◆ WORK REQUEST 1
In the lab course excerpt, what is the point cap for each lab in weeks 1-10?
◆ WORK REQUEST 2
Please write the next part of the lab course excerpt, picking up right after its last line.

#### SELECTED EXCERPT ####

The .gitignore enforces the split so student artifacts don't accidentally get pushed to the course repo.

Provided lab-asset files (plumbing — not the lab's learning objective):

File Purpose Used in
labs/lab7/prometheus.yaml In-cluster Prometheus with pod-SD + rollouts-pod-template-hash → rs_hash relabel Lab 7 Bonus, 8, 10, 12
labs/lab7/analysis-template.yaml AnalysisTemplate with initialDelay + safe numerator fallback for canary error-rate Lab 7 Bonus
labs/lab7/loadgen.yaml In-cluster curl loop hitting /events + /health Lab 7
labs/lab8/mixedload.yaml In-cluster curl loop hitting the full checkout chain Labs 8, 9, 10, 11, 12
labs/lab9/backup-storage.yaml PVC + backup-inspector Deployment for DB backups Lab 9 Bonus
labs/lab10/locustfile.py Locust scenario (list/reserve/health mix, spread across events 3+5) Lab 10
labs/lab10/locust-runner.yaml Job template for running Locust in-cluster Lab 10

Lab Structure

Each lab in weeks 1-10 caps at 12 pts = 10 main + 2 bonus.

Task Points Description Required?

#### RECORDS SHOWN ####

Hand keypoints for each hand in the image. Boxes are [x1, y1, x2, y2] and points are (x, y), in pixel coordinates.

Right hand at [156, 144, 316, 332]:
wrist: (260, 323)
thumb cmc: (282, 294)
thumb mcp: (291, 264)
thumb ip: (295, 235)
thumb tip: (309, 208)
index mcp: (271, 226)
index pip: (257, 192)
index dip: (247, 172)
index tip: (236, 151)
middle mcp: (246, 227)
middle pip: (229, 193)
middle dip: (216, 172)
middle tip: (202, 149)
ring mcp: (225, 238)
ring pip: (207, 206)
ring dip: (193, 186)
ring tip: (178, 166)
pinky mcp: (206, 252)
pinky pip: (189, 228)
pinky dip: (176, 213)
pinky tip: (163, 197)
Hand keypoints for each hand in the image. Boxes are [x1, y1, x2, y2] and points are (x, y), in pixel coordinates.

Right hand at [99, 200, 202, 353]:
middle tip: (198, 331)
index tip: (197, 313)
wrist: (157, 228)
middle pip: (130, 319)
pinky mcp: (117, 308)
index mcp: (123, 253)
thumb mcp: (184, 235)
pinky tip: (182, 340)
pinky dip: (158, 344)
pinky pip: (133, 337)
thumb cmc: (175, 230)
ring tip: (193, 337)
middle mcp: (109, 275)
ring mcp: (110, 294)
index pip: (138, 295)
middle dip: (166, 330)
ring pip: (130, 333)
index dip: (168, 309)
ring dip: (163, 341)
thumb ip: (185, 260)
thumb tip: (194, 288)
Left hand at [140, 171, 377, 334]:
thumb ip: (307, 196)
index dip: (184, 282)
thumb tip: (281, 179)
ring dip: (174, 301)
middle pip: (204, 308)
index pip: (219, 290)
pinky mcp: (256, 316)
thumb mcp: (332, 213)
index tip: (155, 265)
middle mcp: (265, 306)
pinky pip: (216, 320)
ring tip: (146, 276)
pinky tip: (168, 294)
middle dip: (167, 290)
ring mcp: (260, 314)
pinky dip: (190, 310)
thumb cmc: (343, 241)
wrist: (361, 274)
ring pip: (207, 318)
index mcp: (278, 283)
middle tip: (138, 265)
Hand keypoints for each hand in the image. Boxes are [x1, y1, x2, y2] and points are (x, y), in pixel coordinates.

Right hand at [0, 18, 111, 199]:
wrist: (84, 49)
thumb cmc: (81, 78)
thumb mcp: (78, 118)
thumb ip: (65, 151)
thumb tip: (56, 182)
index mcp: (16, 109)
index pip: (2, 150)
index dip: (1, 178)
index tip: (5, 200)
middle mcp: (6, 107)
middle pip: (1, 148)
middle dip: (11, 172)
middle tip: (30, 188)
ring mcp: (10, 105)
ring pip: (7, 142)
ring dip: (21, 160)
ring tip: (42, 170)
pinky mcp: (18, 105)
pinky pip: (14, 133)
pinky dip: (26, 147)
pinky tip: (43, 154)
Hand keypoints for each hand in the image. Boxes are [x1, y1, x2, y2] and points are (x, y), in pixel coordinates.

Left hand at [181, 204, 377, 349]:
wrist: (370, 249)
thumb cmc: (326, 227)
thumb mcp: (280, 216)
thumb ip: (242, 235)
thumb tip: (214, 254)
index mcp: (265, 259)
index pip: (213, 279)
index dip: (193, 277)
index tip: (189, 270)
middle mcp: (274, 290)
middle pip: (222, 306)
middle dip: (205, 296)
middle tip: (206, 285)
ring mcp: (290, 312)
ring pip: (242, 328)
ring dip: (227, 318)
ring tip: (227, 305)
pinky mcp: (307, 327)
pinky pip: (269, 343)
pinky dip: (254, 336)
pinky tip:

####

◆ REPLY 1
12 points: 10 main plus 2 bonus.

◆ REPLY 2
Task 1 6 pts Core step that advances the project. Future labs depend on it. Yes
Task 2 4 pts (3 in Lab 1) Deeper dive into the week's topic. Skippable — won't affect future labs. No
Task 3 1 pt Lab 1 only — GitHub community engagement. Lab 1
Bonus Task 2 pts Extension for motivated students (flat 2 pts each, no difficulty weighting). No

A student who only completes Task 1 across all 10 labs still ends up with a fully working SRE portfolio project.

Bonus labs (11 + 12) are different — they have only Task 1 + Task 2 (10 pts each, no separate Bonus Task row). The labs themselves are the bonus extension work. They count toward a separate 30% of the final grade (see below).

Submission Workflow

graph LR
    A["Fork Repo"] --> B["Create Branch<br/>feature/labN"]
    B --> C["Complete Tasks"]
    C --> D["Write<br/>submissions/labN.md"]
    D --> E["Push & Open PR"]
    E --> F["Submit PR URL<br/>via Moodle"]
    F --> G["Receive Feedback"]

    style A fill:#4CAF50,color:#fff
    style E fill:#F44336,color:#fff
    style F fill:#00BCD4,color:#fff
Loading

Submissions are CLI output + brief analysis, not source code. Paste the commands you ran and what they printed; answer the questions at the end of each task in 2-3 sentences.


Grading

The final grade is composed from five components. Their max contributions add up to 149% but the grade is capped at 100% — meaning multiple paths to A exist, no single path is required, and no point ever goes to waste.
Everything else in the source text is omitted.